Still, our view remains that there are significant risks from Brexit that continue to drive uncertainty in the economy. Companies are potentially leaving Britain, some have already done so, and there is considerable uncertainty out there when it comes to trade. There are a lot of trade deals in place today with Britain as part of the European Union. Until the details are hammered out in the years to come, it will remain unclear what trade will look like between the U.K. and the European Union, going forward.
One bright spot for the country is the price of oil. Unlike Canada where there is a fairly healthy discount on oil stocks, due to our lack of pipeline and refining capacity – issues that are not present in Britain – the U.K. is better positioned to benefit from the rising price of oil.
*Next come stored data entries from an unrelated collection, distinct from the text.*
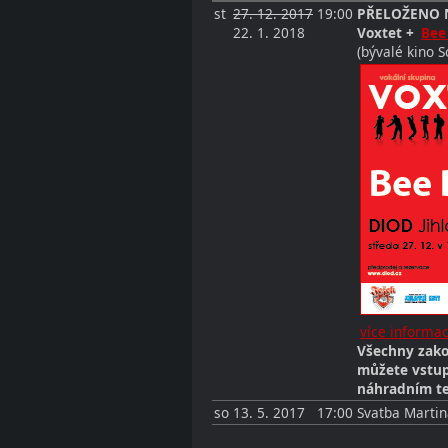
st
27. 12. 2017
19:00
PŘELOŽENO N
22. 1. 2018
Voxtet +
Bee
(bývalé kino S
více informac
Všechny zako
můžete vstup
náhradním t
so
13. 5. 2017
17:00
Svatba Martin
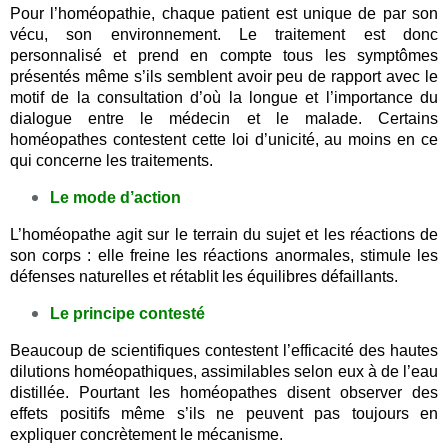
Pour l’homéopathie, chaque patient est unique de par son
vécu, son environnement. Le traitement est donc
personnalisé et prend en compte tous les symptômes
présentés même s’ils semblent avoir peu de rapport avec le
motif de la consultation d’où la longue et l’importance du
dialogue entre le médecin et le malade. Certains
homéopathes contestent cette loi d’unicité, au moins en ce
qui concerne les traitements.
Le mode d’action
L’homéopathe agit sur le terrain du sujet et les réactions de
son corps : elle freine les réactions anormales, stimule les
défenses naturelles et rétablit les équilibres défaillants.
Le principe contesté
Beaucoup de scientifiques contestent l’efficacité des hautes
dilutions homéopathiques, assimilables selon eux à de l’eau
distillée. Pourtant les homéopathes disent observer des
effets positifs même s’ils ne peuvent pas toujours en
expliquer concrètement le mécanisme.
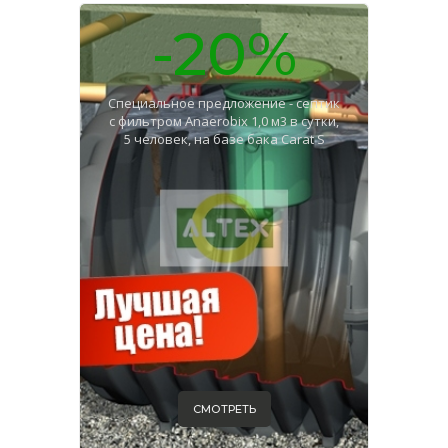
-20%
Специальное предложение - септик
с фильтром Anaerobix 1,0 м3 в сутки,
5 человек, на базе бака Carat S
СМОТРЕТЬ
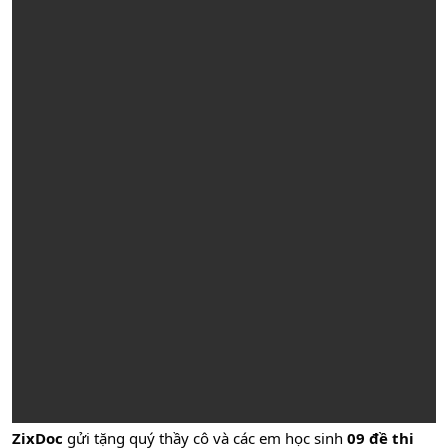
ZixDoc
gửi tặng quý thầy cô và các em học sinh
09 đề thi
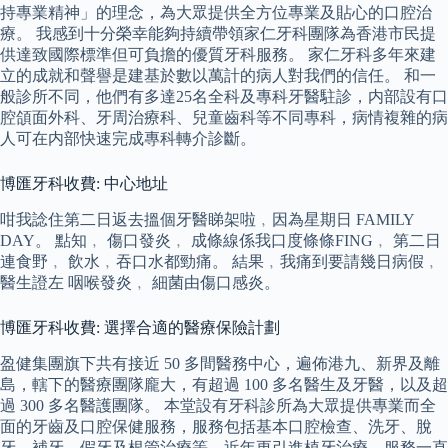
持專業精神」的理念，為大眾提供全方位專業及貼心的口腔治
療。 我感到十分榮幸能夠持續帶領家仁牙科團隊為香港市民提
供達致國際標準但可負擔的優質牙科服務。 家仁牙科多年來建
立的成就和聲譽是建基於數以萬計的病人對我們的信任。 和一
般診所不同，他們有多達25名全科及專科牙醫駐診，内部設有口
腔頜面外科、牙周治療科、兒童齒科等不同專科，病情複雜的病
人可在内部快速完成專科轉介診斷。
博匯牙科收費: 中心地址
咁我諗住第二日返去搵個牙醫睇架啦﹐因為星期日 FAMILY
DAY。 點知﹐ 傷口發炎﹐ 成條線係我口度條條FING﹐ 第二日
連食野﹐ 飲水﹐吞口水都勁痛。 結果﹐我痛到要請幾日病假﹐
醫生證左 咽喉發炎﹐ 細菌由傷口感炎。
博匯牙科收費: 選擇合適的醫療保險計劃
盈健集團旗下共有接近 50 多間醫務中心，遍佈港九、新界及離
島，轄下的醫療團隊龐大，有超過 100 多名醫生及牙醫，以及超
過 300 多名醫護團隊。 本堂設有牙科診所為大眾提供專業而全
面的牙齒及口腔保健服務，服務包括基本口腔檢查、洗牙、脫
牙、補牙、假牙及根管治療等，近年更引進植牙治療，服務一直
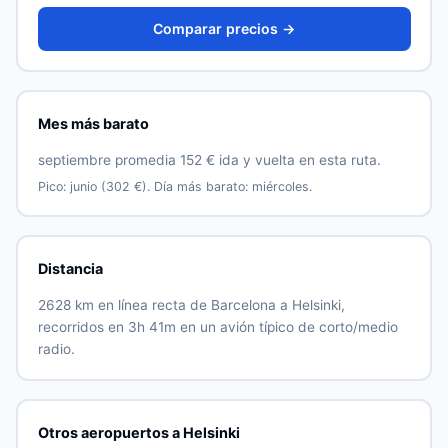
Comparar precios →
Mes más barato
septiembre promedia 152 € ida y vuelta en esta ruta.
Pico: junio (302 €). Día más barato: miércoles.
Distancia
2628 km en línea recta de Barcelona a Helsinki,
recorridos en 3h 41m en un avión típico de corto/medio
radio.
Otros aeropuertos a Helsinki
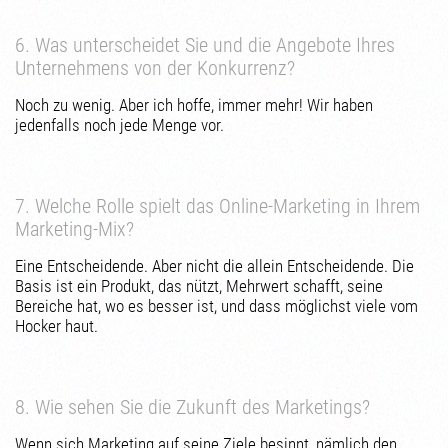
6. Was unterscheidet Sie und die Angebote Ihres
Unternehmens von der Konkurrenz?
Noch zu wenig. Aber ich hoffe, immer mehr! Wir haben
jedenfalls noch jede Menge vor.
7. Welche Rolle spielt das Online-Marketing in Ihrem
Marketing-Mix?
Eine Entscheidende. Aber nicht die allein Entscheidende. Die
Basis ist ein Produkt, das nützt, Mehrwert schafft, seine
Bereiche hat, wo es besser ist, und dass möglichst viele vom
Hocker haut.
8. Wie sehen Sie die Zukunft des Marketings?
Wenn sich Marketing auf seine Ziele besinnt, nämlich den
Our view today is that we will probably continue to see strength in oil. Although we will likely see prices rise above US$80 a barrel by the end of the year, we don’t believe the long-term equilibrium crude price will remain much higher than US$70 a barrel.
But back to the royal wedding and its impact on the rest of Britain’s economy. It’ll be several months before we know for sure if the economic activity taking place ahead of the wedding will result in any meaningful blip in the country’s GDP numbers. Despite the breathless headlines, historically, royal weddings have had little impact on the economy.
When Prince William and Kate Middleton married in April 2011, the nuptials in fact held growth back to a degree when U.K. citizens were given a bank holiday to watch the ceremony and participate in public celebrations. This time around there is less risk of an economic pull back. Downing Street representatives have said repeatedly that there will not be a holiday called this time around. Because the wedding is scheduled to take place on a Saturday, fewer people are expected to be missing work to celebrate.
In short, I’ll be watching the wedding with great interest, but the U.K.’s economic issues will need more than souvenir shot glasses and tea towels to fix. At MD Financial Management we’ve planned accordingly with Brexit, we continue to watch the price of oil and the impact this wedding might have on the economy, but our view on Britain remains unchanged at this time.